[Exercise aim]: Repeat precisely, and only, the lines between the line containing "Item Detail Entry window." and the end of the listing below, both ends included.

[Data]:
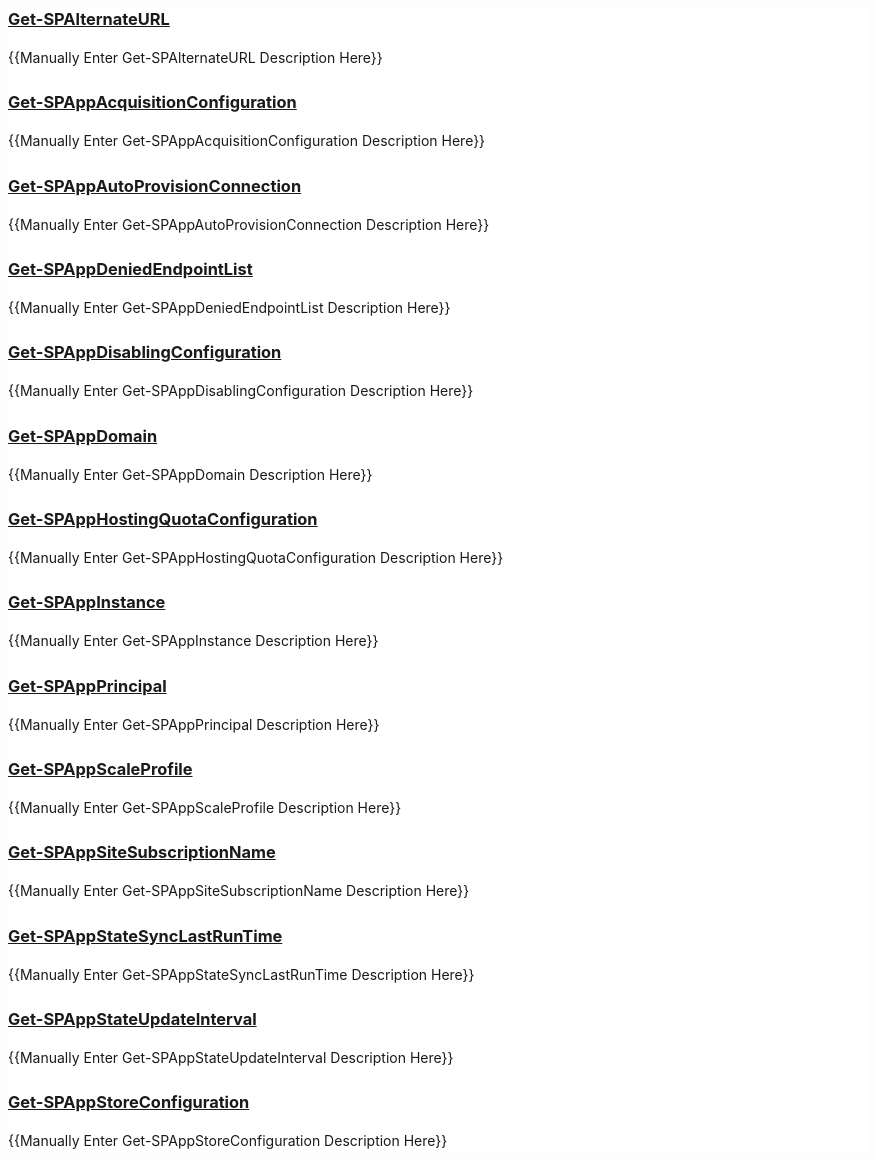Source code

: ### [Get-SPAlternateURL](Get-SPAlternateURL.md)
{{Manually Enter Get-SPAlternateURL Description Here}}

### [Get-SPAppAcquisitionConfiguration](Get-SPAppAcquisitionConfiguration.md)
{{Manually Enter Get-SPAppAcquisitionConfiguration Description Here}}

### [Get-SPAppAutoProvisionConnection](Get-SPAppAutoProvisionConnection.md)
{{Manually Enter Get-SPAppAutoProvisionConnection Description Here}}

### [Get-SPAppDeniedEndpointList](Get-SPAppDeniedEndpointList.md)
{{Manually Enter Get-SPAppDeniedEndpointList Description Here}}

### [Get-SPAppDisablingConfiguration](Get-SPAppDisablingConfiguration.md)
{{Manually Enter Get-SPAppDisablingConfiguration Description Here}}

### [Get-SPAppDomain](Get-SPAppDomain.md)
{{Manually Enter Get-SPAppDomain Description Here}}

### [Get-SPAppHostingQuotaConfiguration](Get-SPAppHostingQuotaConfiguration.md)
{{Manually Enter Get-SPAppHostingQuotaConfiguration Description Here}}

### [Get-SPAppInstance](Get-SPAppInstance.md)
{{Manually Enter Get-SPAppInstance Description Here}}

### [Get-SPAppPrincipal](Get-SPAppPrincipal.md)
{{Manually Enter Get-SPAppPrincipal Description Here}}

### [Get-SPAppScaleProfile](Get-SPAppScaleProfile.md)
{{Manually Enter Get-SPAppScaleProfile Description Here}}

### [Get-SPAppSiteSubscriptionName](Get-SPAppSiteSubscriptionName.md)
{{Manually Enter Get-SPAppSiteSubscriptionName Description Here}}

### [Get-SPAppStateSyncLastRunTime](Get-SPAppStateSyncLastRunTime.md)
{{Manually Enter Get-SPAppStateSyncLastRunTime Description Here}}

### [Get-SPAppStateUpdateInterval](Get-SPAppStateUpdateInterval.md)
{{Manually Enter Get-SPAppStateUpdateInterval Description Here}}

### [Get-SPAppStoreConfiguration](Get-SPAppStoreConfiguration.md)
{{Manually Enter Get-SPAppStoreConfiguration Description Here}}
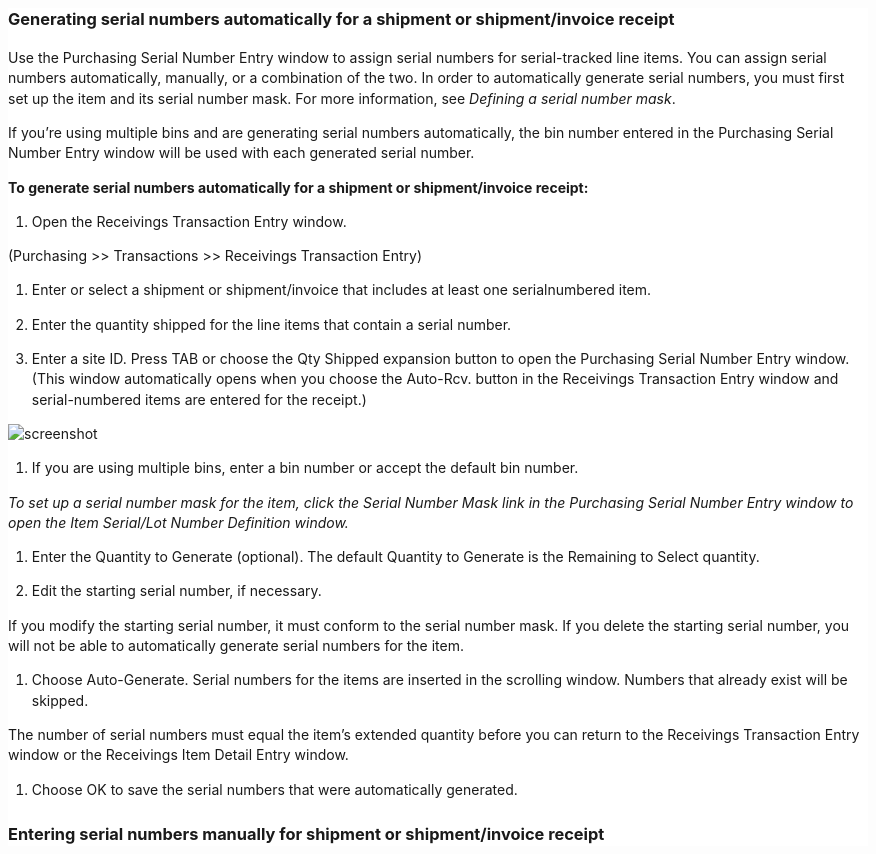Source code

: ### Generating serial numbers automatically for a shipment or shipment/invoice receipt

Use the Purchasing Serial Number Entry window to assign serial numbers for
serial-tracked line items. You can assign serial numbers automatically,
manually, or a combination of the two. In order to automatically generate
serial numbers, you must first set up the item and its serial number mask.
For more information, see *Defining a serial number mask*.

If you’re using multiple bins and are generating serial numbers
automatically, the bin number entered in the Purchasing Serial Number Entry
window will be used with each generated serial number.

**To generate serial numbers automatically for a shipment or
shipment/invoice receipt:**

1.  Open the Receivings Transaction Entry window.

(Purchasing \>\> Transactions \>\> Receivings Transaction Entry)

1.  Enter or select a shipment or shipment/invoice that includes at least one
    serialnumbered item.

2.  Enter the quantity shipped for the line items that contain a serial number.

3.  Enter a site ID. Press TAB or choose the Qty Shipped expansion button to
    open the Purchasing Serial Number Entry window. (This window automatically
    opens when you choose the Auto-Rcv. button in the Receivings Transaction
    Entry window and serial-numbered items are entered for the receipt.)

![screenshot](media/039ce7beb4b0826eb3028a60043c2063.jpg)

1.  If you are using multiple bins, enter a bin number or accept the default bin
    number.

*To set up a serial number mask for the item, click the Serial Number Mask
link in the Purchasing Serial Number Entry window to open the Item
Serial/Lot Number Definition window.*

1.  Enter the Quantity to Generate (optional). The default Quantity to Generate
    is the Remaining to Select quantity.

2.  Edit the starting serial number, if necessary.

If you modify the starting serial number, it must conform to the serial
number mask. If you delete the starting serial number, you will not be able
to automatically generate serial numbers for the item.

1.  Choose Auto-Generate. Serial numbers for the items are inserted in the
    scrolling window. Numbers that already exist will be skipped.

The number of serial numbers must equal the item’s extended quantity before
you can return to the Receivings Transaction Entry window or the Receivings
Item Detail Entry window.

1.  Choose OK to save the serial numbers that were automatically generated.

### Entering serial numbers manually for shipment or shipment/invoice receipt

[Exercise result]:
Item Detail Entry window.

1.  Choose OK to save the serial numbers that were automatically generated.

### Entering serial numbers manually for shipment or shipment/invoice receipt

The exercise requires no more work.